Laços familiares interferem na saúde mental das pessoas
Convivência saudável ou tóxica? Narcisismo e rigidez parental são fatores prejudiciais aos relacionamentos dentro da família e muitas vezes levam ao distanciamento.
O debate sobre relações tóxicas vem crescendo, especialmente quando acontecem no âmbito familiar. Como consequência desses relacionamentos - que envolvem discussões acaloradas, brigas constantes, agressão, abuso psicológico e, até mesmo, físico -, ocorre o afastamento entre pais e filhos, irmãos e parentes de diferentes graus.
Laços familiares não devem ser ignorados. Mas a decisão de manter-se perto ou afastar-se de ambiente familiar exige muito da saúde mental.
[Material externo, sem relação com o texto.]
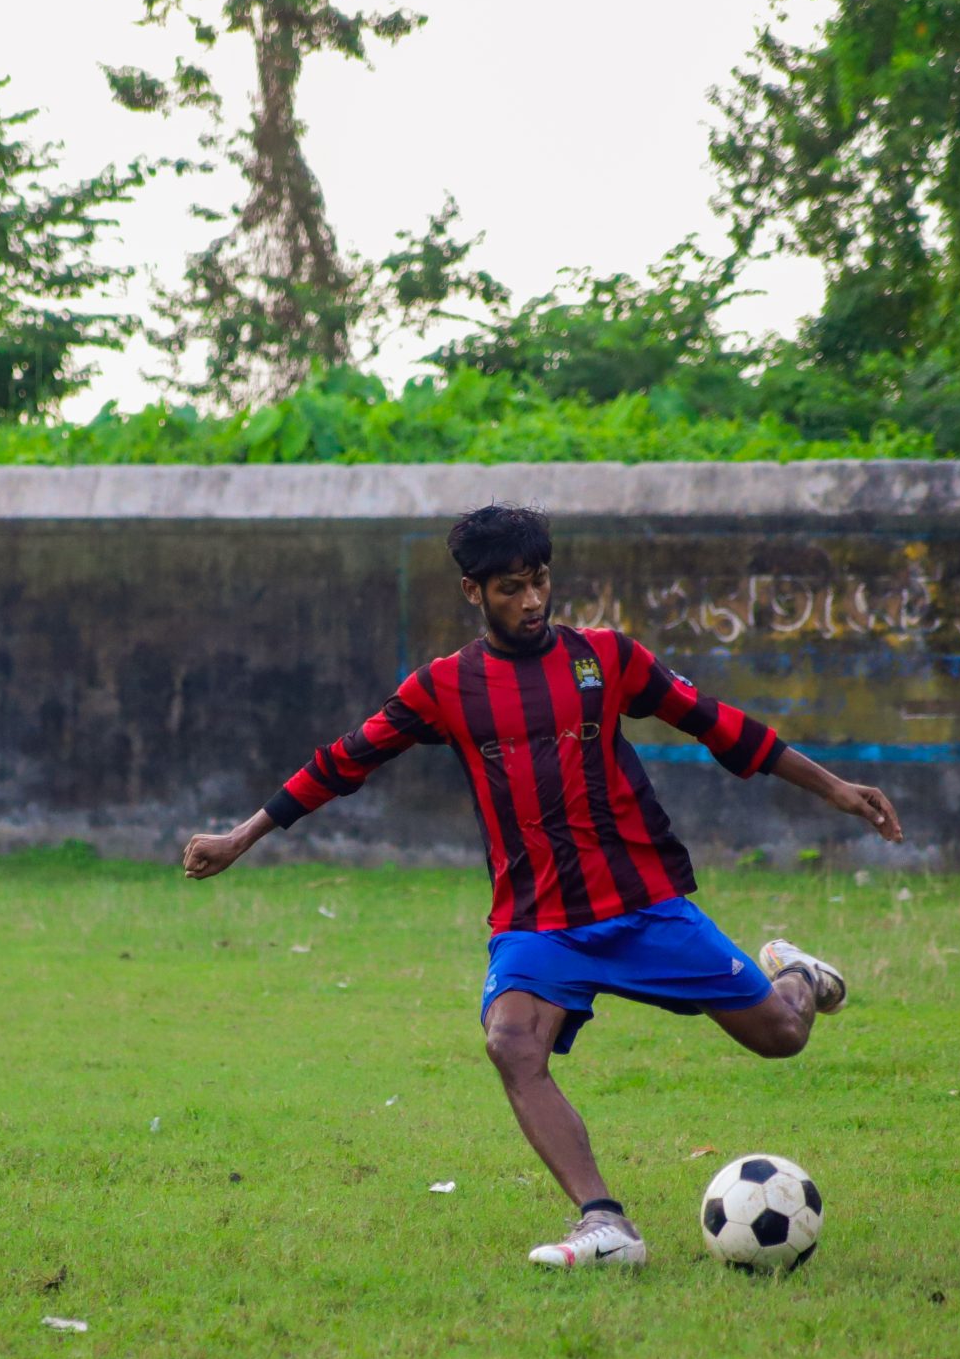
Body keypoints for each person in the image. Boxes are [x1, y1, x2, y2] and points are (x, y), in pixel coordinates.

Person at [181, 505, 903, 1269]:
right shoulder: (445, 687)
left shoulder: (606, 658)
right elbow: (342, 762)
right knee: (511, 1043)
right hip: (539, 922)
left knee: (782, 1038)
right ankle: (605, 1223)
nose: (531, 602)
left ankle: (799, 976)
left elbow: (718, 725)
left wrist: (834, 788)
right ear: (473, 593)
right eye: (510, 588)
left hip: (643, 904)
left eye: (541, 581)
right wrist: (243, 834)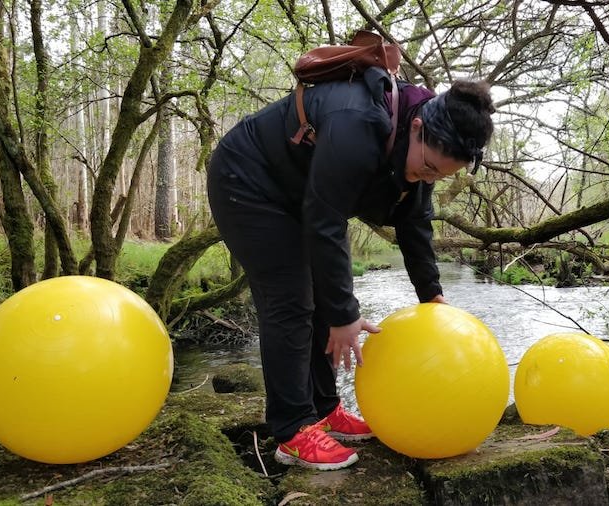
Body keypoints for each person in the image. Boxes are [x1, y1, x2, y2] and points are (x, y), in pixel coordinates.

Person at [206, 67, 495, 471]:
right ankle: (291, 431)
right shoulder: (357, 123)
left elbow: (414, 221)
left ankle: (324, 410)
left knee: (328, 296)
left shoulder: (426, 133)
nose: (427, 178)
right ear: (416, 128)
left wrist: (432, 295)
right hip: (248, 179)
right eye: (428, 168)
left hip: (302, 195)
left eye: (439, 176)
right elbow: (326, 223)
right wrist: (345, 317)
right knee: (290, 300)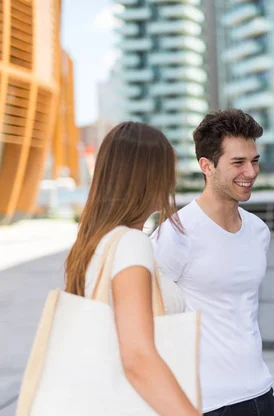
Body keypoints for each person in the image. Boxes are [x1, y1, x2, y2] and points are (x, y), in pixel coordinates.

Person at [64, 122, 198, 415]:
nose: (172, 181)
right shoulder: (130, 244)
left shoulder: (94, 242)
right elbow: (138, 357)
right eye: (167, 170)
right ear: (147, 177)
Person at [151, 109, 274, 416]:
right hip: (206, 403)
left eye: (255, 160)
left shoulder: (258, 231)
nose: (251, 171)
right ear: (206, 166)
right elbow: (148, 319)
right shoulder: (176, 233)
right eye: (238, 162)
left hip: (261, 393)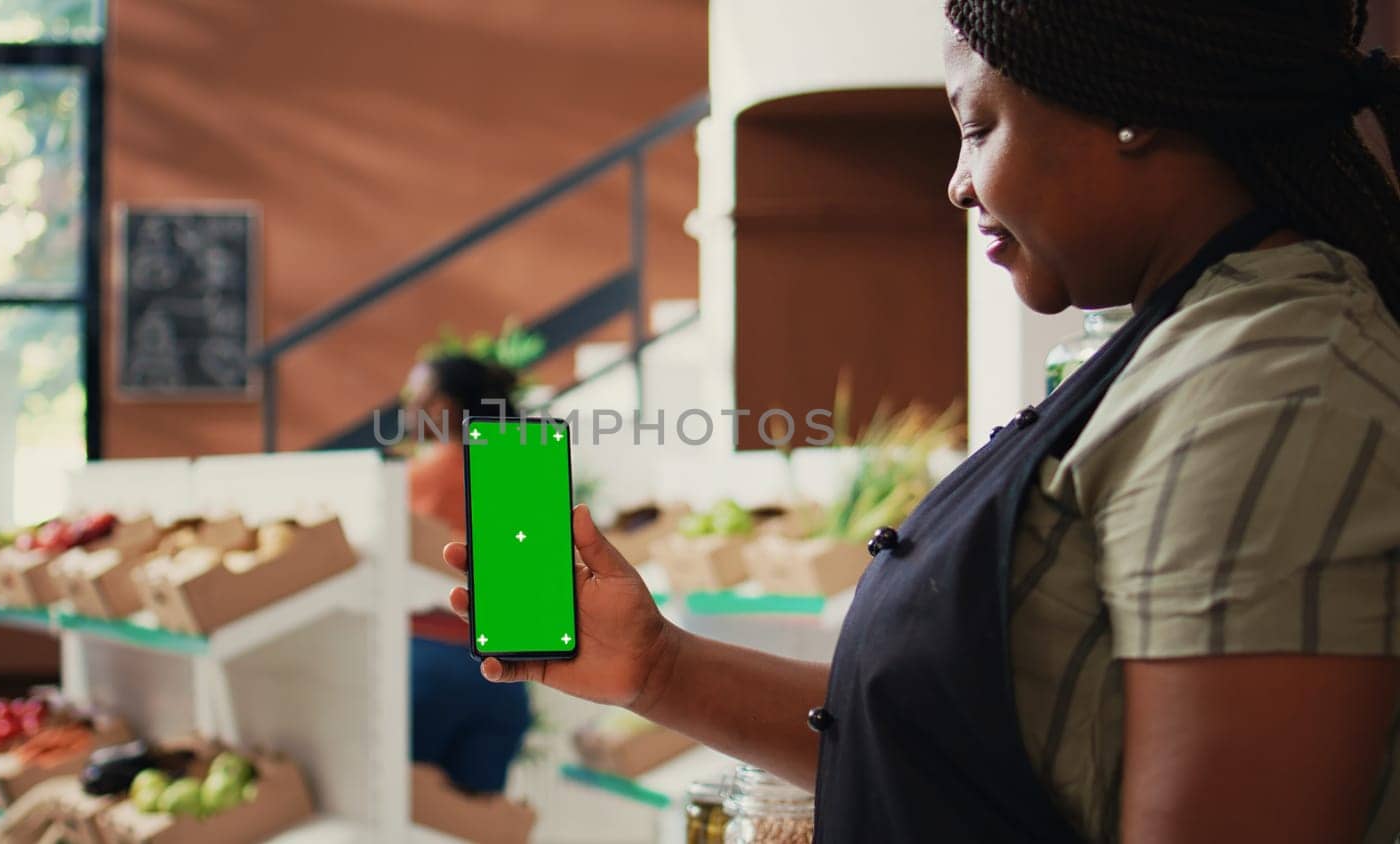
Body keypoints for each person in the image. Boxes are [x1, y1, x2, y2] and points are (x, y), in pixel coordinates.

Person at [440, 2, 1400, 841]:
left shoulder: (1274, 388)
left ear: (1131, 108)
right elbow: (966, 759)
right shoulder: (1175, 349)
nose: (957, 182)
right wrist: (658, 669)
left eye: (978, 126)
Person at [403, 354, 532, 795]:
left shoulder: (423, 476)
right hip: (502, 676)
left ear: (443, 408)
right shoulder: (516, 469)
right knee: (479, 824)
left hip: (428, 665)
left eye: (414, 397)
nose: (405, 408)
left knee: (409, 819)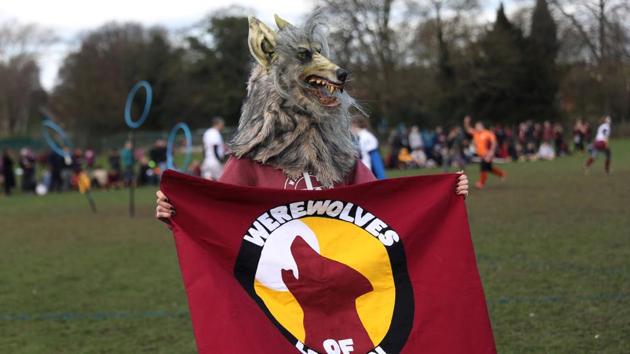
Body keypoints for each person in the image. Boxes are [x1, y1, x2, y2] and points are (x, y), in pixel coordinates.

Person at [155, 14, 468, 222]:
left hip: (341, 286)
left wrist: (442, 196)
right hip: (281, 296)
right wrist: (177, 211)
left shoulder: (341, 156)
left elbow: (384, 205)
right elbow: (217, 214)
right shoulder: (252, 159)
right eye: (304, 57)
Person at [463, 115, 506, 189]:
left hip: (487, 154)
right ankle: (502, 174)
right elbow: (468, 129)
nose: (476, 127)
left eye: (478, 126)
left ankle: (481, 183)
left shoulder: (488, 133)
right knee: (489, 168)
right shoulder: (475, 133)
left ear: (482, 126)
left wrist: (491, 153)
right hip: (482, 155)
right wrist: (466, 122)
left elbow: (494, 142)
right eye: (476, 126)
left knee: (483, 167)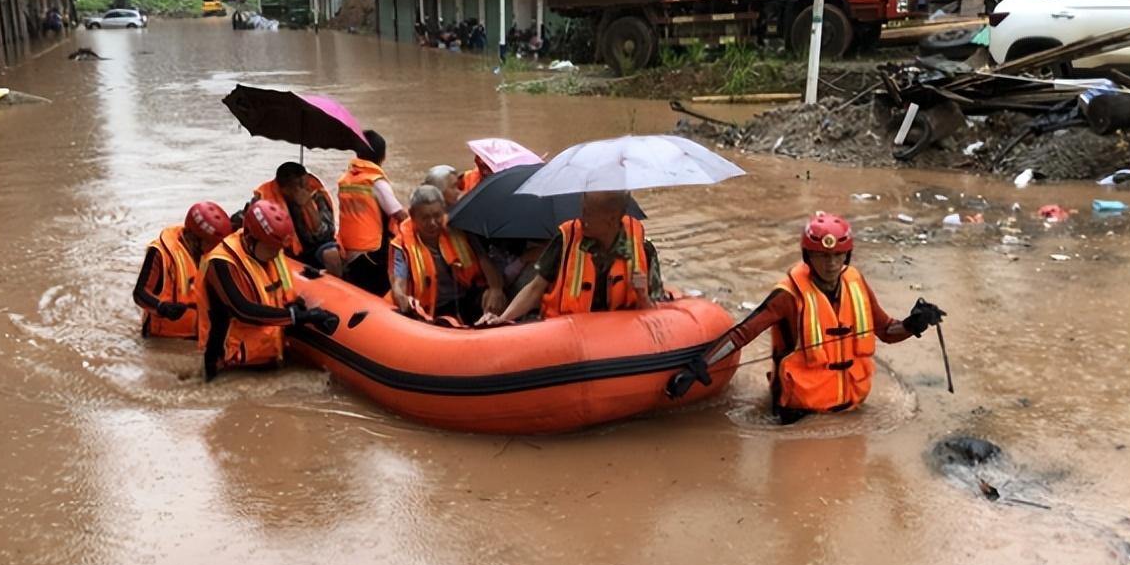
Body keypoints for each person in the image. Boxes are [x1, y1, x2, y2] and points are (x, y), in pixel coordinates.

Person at [666, 212, 946, 424]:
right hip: (797, 415)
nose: (831, 264)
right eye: (822, 256)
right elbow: (742, 334)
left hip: (852, 410)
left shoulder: (857, 284)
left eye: (838, 256)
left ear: (847, 256)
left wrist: (913, 323)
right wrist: (697, 368)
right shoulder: (788, 296)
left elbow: (886, 330)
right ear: (807, 256)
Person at [196, 200, 339, 380]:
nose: (276, 253)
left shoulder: (271, 254)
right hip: (231, 365)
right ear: (251, 238)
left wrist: (298, 308)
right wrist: (297, 317)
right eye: (271, 247)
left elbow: (279, 293)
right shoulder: (221, 263)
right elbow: (243, 310)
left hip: (266, 355)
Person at [483, 190, 662, 323]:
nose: (581, 218)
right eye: (582, 210)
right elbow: (535, 288)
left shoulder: (643, 249)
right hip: (568, 333)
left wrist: (642, 296)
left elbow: (658, 312)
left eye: (588, 213)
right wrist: (503, 319)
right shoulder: (566, 239)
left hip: (620, 335)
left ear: (611, 219)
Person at [390, 186, 507, 325]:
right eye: (425, 218)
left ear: (444, 211)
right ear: (412, 215)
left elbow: (482, 257)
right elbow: (398, 282)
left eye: (437, 215)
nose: (433, 223)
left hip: (465, 296)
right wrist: (403, 300)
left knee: (495, 297)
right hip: (431, 307)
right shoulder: (403, 244)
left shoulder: (458, 227)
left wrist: (496, 288)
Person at [133, 201, 232, 339]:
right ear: (194, 238)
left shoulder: (215, 256)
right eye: (211, 244)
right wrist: (162, 308)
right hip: (164, 341)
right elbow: (139, 294)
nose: (215, 249)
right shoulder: (160, 253)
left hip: (200, 338)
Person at [336, 130, 407, 295]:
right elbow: (398, 214)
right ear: (382, 156)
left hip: (348, 250)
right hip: (372, 252)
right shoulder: (375, 182)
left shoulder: (345, 179)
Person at [252, 162, 340, 274]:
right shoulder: (264, 199)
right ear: (284, 189)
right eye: (298, 186)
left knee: (331, 255)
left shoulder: (315, 193)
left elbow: (327, 234)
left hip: (314, 246)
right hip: (282, 249)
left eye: (304, 183)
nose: (304, 188)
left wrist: (308, 205)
A psicóloga clínica e gestalt-terapeuta Luísa Terzi é especialista em família e casal e afirma que a transgeracionalidade – transmissão de processos positivos e negativos de geração em geração – é uma razão para existirem ambientes familiares tóxicos. Luísa caracteriza ambientes tóxicos como aqueles que prejudicam o indivíduo, causando mal-estar e desvalorizando.
As consequências de uma família conturbada na infância e adolescência perduram até a vida adulta e a tornam conturbada, segundo a psicóloga. A consciência de si, dos atos e das emoções facilita o tratamento e evita um processo cíclico.
“Se é o adulto que cuida da nossa criança interior, é nessa hora que a gente trabalha as questões não trabalhadas. Se não foi trabalhado muito bem, pode ser a justificativa repetir o que o nosso familiar aprendeu e fez. Por quê? Porque foi única coisa que aprendeu. Se foi única coisa que aprendeu, vai ser repetido”, afirma.
Luísa esclarece que a supervalorização dos laços familiares é uma questão social e que a transgeracionalidade também está inserida nesse contexto. Quando se reafirma que famílias não podem ser quebradas, que esse núcleo deve vir em primeiro lugar e que não se pode sair desse ambiente, mesmo que ele seja danoso, há uma ênfase às crenças sociais. “Essas questões são nocivas, porque elas sempre vão fazer com que o adulto que passou por tudo isso na infância e na adolescência se sinta mal por estar tentando se fazer bem”, pondera.
O narcisismo e a rigidez dos pais afetam, também, a criação dos filhos e podem gerar adultos revoltados e infantilizados, de acordo com Luísa. Enquanto o narcisismo torna todas as questões sobre uma única pessoa – já que ela se considera superior – e deixa o relacionamento entre pais e filhos caótico, a rigidez faz com que, na fase adulta, o indivíduo não reaja ao mundo da forma que deveria. “Se eu toco em uma folha e meu pai bate na minha mão, eu nunca mais vou tocar em uma árvore”, exemplifica.
O afastamento entre familiares, entende a especialista, pode ser considerado um processo de luto, visto que é agressivo. A psicóloga esclarece que é algo doloroso por ser causado por pressões e, também, porque, de fato, isso não é desejado. “Na mente, é uma forma de luto, sim, porque a gente está não só matando aquilo que nos machuca, mas matando também uma parte de nós que viveu tudo aquilo”, conclui.
Por Lívia Ximenes (sob a supervisão do editor prof. Antonio Carlos Pimentel).